[Exercise requirements] Transcribe the lines below exactly. No image belongs in the transcription.
** Data records follows **
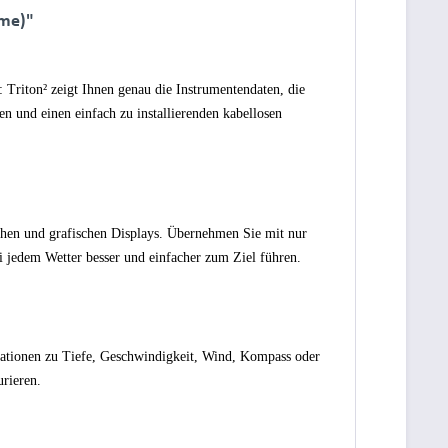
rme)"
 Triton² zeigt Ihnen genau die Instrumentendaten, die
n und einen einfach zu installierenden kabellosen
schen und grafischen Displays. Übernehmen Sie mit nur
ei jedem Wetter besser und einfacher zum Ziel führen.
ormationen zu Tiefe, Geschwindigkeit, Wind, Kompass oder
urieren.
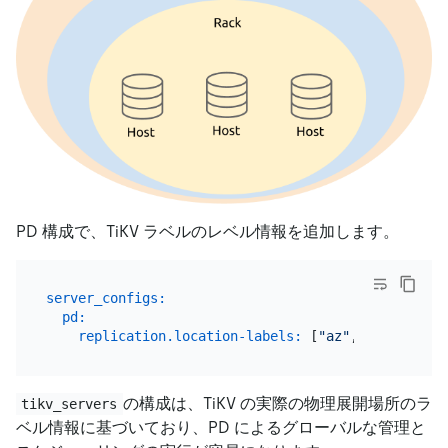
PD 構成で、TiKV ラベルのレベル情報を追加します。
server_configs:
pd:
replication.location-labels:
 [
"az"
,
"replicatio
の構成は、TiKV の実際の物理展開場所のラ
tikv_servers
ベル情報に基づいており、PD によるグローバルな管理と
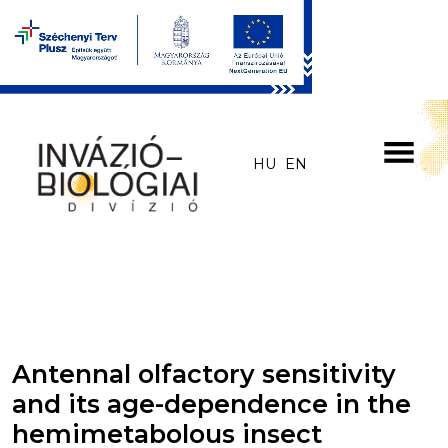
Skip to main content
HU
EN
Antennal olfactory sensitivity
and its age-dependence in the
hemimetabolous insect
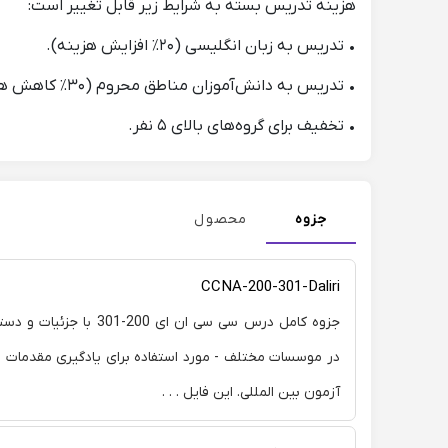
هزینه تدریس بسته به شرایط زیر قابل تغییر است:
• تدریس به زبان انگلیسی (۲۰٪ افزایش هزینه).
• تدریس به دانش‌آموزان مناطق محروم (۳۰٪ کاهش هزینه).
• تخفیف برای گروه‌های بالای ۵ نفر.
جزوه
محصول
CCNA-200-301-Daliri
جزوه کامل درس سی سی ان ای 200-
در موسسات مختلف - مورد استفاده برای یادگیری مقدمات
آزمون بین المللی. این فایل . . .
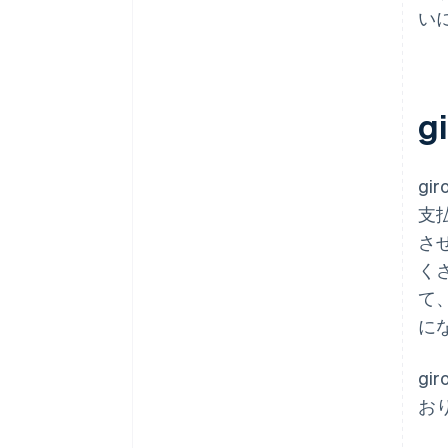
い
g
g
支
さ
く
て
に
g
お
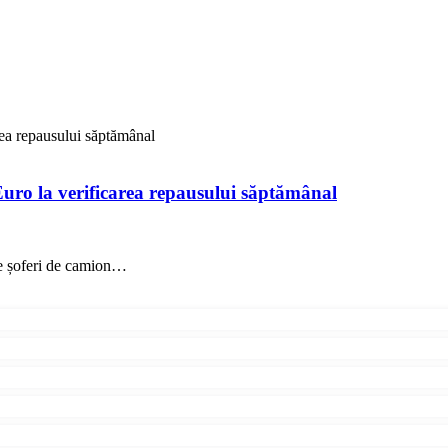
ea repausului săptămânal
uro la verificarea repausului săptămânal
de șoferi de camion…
** End of Data records **
[Answer for this exercise]
rme)"
 Triton² zeigt Ihnen genau die Instrumentendaten, die
n und einen einfach zu installierenden kabellosen
schen und grafischen Displays. Übernehmen Sie mit nur
ei jedem Wetter besser und einfacher zum Ziel führen.
ormationen zu Tiefe, Geschwindigkeit, Wind, Kompass oder
urieren.
PD 構成で、TiKV ラベルのレベル情報を追加します。
server_configs:
pd:
replication.location-labels:
 [
"az"
,
"replicatio
の構成は、TiKV の実際の物理展開場所のラ
tikv_servers
ベル情報に基づいており、PD によるグローバルな管理と
Skip to main content
HU
EN
Antennal olfactory sensitivity
and its age-dependence in the
hemimetabolous insect
هزینه تدریس بسته به شرایط زیر قابل تغییر است:
• تدریس به زبان انگلیسی (۲۰٪ افزایش هزینه).
• تدریس به دانش‌آموزان مناطق محروم (۳۰٪ کاهش هزینه).
• تخفیف برای گروه‌های بالای ۵ نفر.
جزوه
محصول
CCNA-200-301-Daliri
جزوه کامل درس سی سی ان ای 200-
در موسسات مختلف - مورد استفاده برای یادگیری مقدمات
آزمون بین المللی. این فایل . . .
い
g
g
支
さ
く
て
に
g
お
ea repausului săptămânal
uro la verificarea repausului săptămânal
de șoferi de camion…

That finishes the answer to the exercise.